Track 18: Advance Care Planning (ACP)

Sub-tracks of Advanced healthcare Planning
Hemodialysis patients, Liberalism, Systematic narrative review, Quality of End-of-Life Care among Older Adults, Advance Care Plans and Future Welfare, The Feasibility of Promoting Conversations, Systematic review of evidence, Patient and family engagement, Primary care
Thematic analysis
PLANNING FOR VOLUNTARY ADVANCE CARE (ACP)

In the event that a patient is rendered unable to make decisions regarding their own treatment, voluntary ACP is a face-to-face service between a Medicare physician (or other certified health care provider) and the patient to discuss the patient’s healthcare preferences.

You can discuss advance directives (ADs) with or without completing legal forms as part of this conversation. Based on the person’s values and preferences, an AD selects an agent and/or documents the person’s requests on their medical treatment. Usually, you may discover ADs on the website of your state’s attorney general. For instance, living wills and instruction directives are examples of ADs.

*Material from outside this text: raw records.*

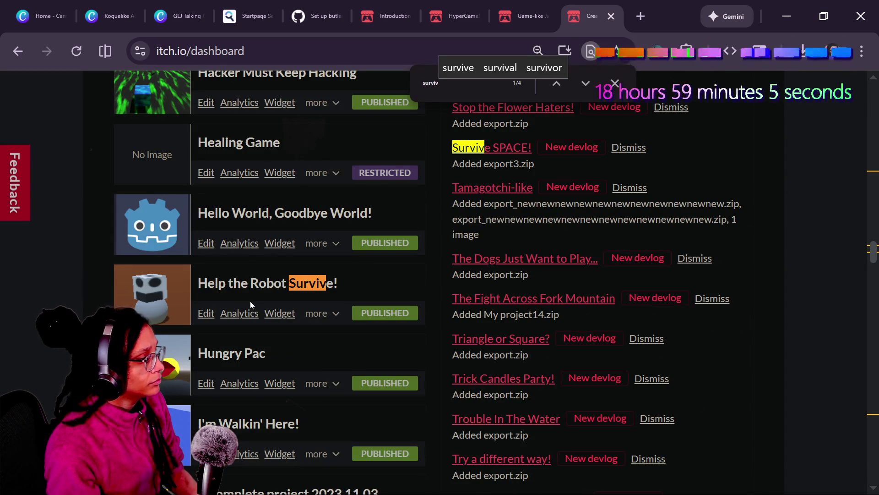
pyautogui.scroll(-5, 364, 311)
pyautogui.scroll(5, 363, 311)
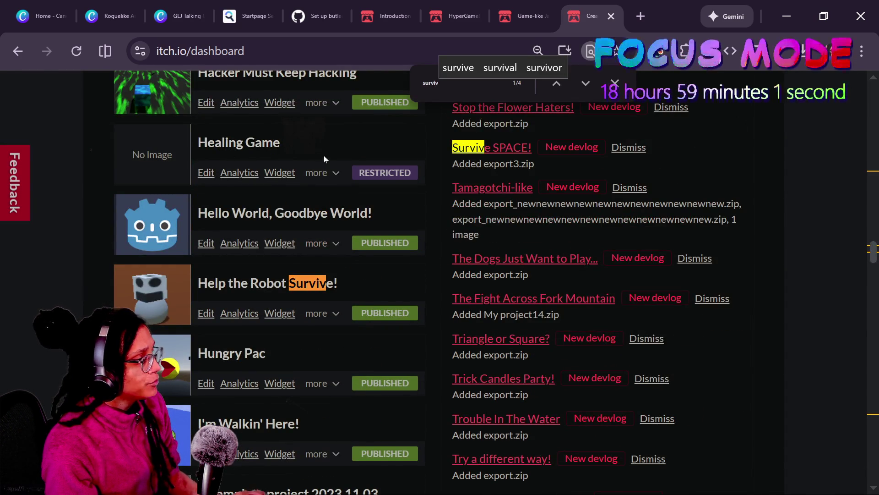
pyautogui.press('alt+Tab')
pyautogui.press('alt+Tab')
pyautogui.press('alt+Tab')
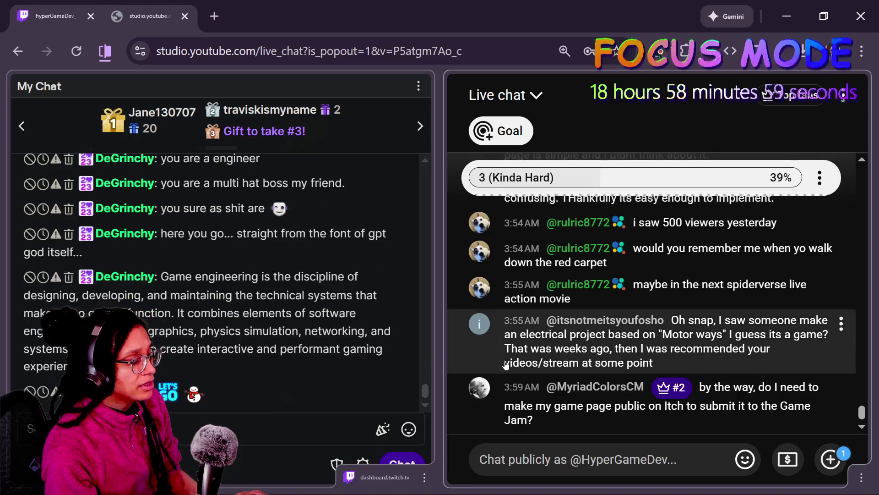
pyautogui.press('alt+Tab')
# Pick Healing Game as the existing project in the jam form, then return to the Creator Dashboard
pyautogui.click(522, 16)
pyautogui.click(481, 3)
pyautogui.click(522, 14)
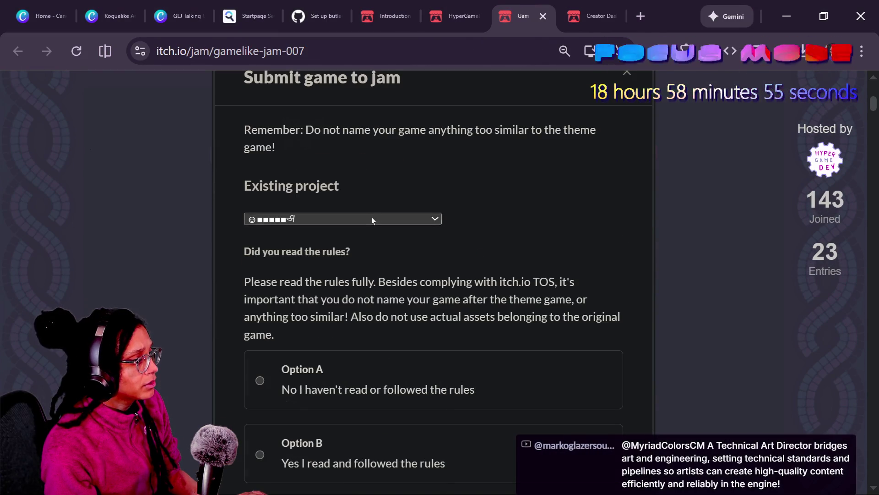
pyautogui.click(372, 217)
pyautogui.scroll(-5, 365, 281)
pyautogui.scroll(-7, 364, 277)
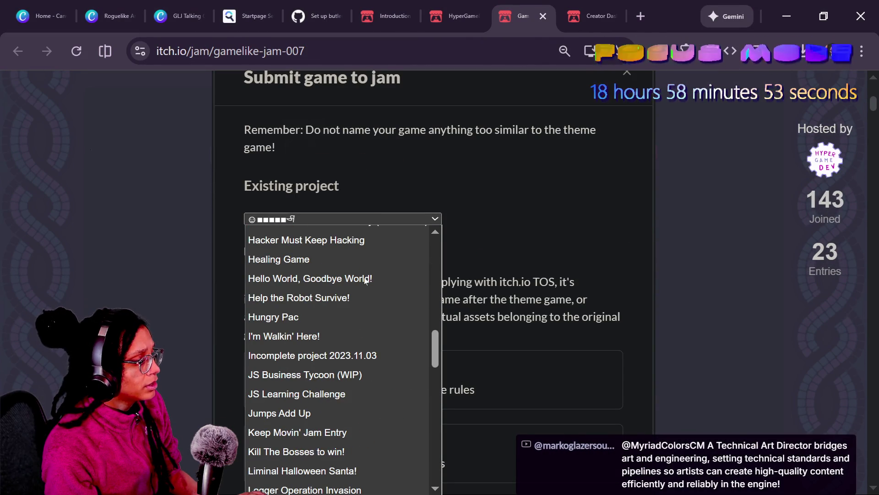
pyautogui.click(292, 262)
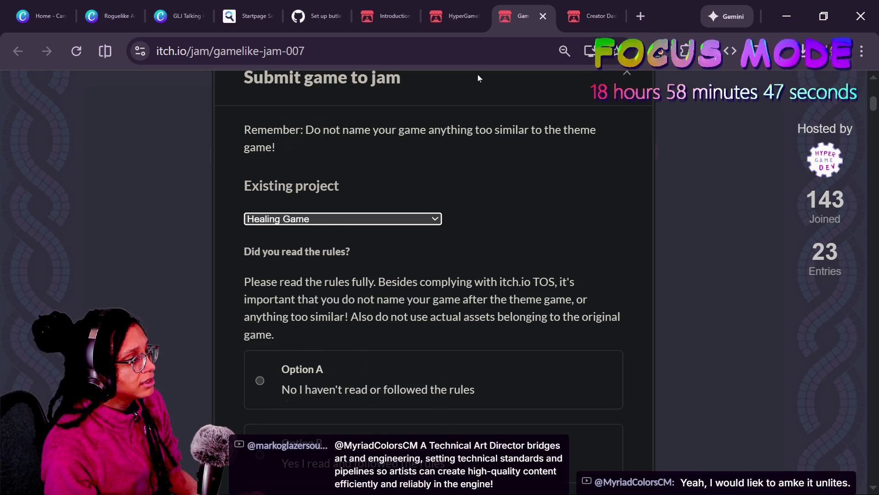
pyautogui.click(457, 17)
pyautogui.click(591, 16)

The Function of Multidisciplinary Teams in the Treatment of Chronic Kidney Disease Clinic

ACP for CKD patients aids in identifying life objectives and can serve as a valuable framework for talks between patients, their families, and healthcare professionals. ACP should be a dynamic approach that can adjust to the altering healthcare requirements of the CKD patient and enable intervention as needed. Early ACP beginning allows patients to carefully and deliberately explore their alternatives for kidney replacement therapy, their possible impact on daily life, and the choices and preferences that most accurately reflect their values and life objectives. An advance care directive is often the result of such conversations.